Oh, the school was horrible—the life was horrible! Oh why had she ever come here? She wanted to be a Speciality; but she could not, it was not in her. She hated—yes, she hated—Fanny Crawford more each minute, and she could never love those other uninteresting girls as though they were her sisters. In analyzing her feelings very carefully, she came to the conclusion that she only wanted to join the Specialities in order to be Margaret’s friend. She knew quite well what privileges would be accorded to her were she a member; and she also knew—for she had been told—that it was a rare thing to allow a girl so lately come to the school to take such an important position.
Betty had a natural love of power. With a slight shudder she walked past the little patches of ground and across what she contemptuously called the miserable common. This common marked the boundaries of Mrs. Haddo’s school. There were iron railings at least six feet high guarding it from the adjacent land. The sight of these railings was absolute torture to Betty. She said aloud, “Didn’t I know the whole place was a prison? But prison-bars sha’n’t keep me long in restraint!”

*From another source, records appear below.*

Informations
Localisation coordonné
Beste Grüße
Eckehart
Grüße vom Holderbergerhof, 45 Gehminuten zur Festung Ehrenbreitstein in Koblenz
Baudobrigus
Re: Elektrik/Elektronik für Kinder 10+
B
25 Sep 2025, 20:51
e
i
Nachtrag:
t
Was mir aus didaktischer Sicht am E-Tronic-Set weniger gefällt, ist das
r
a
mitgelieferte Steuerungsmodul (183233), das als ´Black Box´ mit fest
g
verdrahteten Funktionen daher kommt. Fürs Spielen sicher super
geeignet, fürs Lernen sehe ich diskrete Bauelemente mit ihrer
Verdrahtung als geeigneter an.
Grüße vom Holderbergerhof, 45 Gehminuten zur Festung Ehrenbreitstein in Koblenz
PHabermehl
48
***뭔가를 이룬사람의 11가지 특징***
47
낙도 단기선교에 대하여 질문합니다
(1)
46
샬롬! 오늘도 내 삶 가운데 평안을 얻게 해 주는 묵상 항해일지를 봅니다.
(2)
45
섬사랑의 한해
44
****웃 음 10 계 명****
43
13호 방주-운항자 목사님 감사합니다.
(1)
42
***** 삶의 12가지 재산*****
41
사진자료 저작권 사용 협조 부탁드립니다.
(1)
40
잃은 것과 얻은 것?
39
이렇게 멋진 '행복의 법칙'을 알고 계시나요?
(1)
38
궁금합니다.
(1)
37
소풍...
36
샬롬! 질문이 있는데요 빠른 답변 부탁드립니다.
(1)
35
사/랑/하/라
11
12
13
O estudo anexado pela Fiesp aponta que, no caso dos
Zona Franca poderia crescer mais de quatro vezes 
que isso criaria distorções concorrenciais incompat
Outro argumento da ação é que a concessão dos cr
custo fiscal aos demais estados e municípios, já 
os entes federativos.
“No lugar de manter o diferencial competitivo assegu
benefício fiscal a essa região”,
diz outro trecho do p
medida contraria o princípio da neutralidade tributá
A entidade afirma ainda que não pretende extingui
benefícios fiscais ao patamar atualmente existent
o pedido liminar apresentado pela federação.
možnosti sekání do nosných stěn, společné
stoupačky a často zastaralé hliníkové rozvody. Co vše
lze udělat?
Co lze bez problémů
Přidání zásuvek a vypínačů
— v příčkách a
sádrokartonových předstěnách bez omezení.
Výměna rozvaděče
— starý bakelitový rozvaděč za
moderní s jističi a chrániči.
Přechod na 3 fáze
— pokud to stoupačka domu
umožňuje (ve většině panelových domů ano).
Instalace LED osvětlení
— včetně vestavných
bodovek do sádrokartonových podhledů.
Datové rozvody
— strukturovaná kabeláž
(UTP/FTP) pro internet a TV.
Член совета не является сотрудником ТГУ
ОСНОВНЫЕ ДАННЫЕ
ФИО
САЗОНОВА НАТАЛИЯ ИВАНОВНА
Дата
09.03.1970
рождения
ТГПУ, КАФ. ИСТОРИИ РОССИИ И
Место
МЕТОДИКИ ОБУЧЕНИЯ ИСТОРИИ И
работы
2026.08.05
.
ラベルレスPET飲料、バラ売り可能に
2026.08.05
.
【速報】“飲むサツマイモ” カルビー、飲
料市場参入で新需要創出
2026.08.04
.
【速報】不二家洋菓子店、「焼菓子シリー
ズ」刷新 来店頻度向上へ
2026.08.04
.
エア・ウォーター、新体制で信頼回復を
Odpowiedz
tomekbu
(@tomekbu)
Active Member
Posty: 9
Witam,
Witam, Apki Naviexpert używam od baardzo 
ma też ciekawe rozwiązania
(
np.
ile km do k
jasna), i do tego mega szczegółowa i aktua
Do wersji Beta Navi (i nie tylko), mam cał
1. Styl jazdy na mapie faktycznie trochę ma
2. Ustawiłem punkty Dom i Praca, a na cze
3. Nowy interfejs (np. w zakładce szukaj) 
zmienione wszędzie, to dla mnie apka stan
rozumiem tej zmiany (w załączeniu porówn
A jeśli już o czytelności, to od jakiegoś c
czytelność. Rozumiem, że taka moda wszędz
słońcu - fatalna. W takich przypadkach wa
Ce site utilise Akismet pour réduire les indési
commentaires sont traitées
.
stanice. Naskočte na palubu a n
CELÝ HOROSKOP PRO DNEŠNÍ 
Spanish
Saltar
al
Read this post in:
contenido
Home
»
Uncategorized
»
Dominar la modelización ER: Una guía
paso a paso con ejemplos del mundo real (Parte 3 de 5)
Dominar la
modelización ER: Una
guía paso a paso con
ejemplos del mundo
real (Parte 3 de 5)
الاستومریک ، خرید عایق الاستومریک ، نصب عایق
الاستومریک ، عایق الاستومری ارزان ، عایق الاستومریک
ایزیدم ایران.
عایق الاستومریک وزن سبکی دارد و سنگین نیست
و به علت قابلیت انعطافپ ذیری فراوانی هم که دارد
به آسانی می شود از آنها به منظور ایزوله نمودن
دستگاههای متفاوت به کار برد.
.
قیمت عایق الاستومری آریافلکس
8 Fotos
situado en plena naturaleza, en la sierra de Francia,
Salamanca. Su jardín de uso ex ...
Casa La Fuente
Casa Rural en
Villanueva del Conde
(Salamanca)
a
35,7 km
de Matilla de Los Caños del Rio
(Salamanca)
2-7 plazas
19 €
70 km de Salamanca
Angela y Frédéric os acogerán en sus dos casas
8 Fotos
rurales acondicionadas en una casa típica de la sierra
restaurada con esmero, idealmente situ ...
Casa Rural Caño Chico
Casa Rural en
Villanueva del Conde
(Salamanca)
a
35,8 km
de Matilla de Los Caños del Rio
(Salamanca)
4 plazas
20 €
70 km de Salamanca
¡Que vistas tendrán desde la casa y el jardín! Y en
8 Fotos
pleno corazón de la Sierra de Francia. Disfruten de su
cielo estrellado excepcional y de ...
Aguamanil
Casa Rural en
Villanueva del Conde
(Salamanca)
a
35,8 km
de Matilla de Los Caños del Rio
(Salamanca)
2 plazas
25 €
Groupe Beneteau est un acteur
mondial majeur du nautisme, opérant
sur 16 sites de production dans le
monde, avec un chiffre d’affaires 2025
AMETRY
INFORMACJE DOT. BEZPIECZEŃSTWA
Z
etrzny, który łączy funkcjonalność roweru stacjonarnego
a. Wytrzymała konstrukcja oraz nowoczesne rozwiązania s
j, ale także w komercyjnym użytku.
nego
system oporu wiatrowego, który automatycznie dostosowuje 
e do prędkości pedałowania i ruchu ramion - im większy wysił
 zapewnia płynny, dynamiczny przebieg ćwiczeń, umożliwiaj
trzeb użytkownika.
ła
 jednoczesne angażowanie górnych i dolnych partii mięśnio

She took out her handkerchief, and, pulling up some weedy grass, put the handkerchief on one spiked bar and the grass on the other, and thus protecting herself, made a light bound over the fence. The exercise and the sense of freedom did her good. She laughed aloud, and continued her walk through unexplored regions. She could not go very fast, however; for she was hindered here by and there by a gateway, and here again by a farmstead, and yet again by a cottage, with little children running about amongst the autumn flowers.
“How can people live in a place like this?” thought Betty.
Then, all of a sudden, two ferocious dogs rushed out upon the girl, clamored round her, and tried to stop her way. Betty laughed softly. There was a delightful sound in her laugh. Probably those dogs had never heard its like before. It was also possible, notwithstanding the fact that Betty was wearing a new dress, that something of that peculiar instinct which is imparted to dogs told these desperate champions that Betty had loved a dog before.
“Down, silly creature!” said Betty, and she patted one on the head and put her arm on the neck of the other. Soon they were fawning about her and jumping on her and licking her hands. She felt thoroughly happy now. Her headache had quite vanished. The dogs, the darlings, were her true friends! There was a little piece of grass quite close to where they had attacked her, and she squatted deliberately down on it and invited the dogs to stretch themselves by her side. They did so without a minute’s delay. They were in raptures with her, and one dog only growled when she paid too much attention to the other.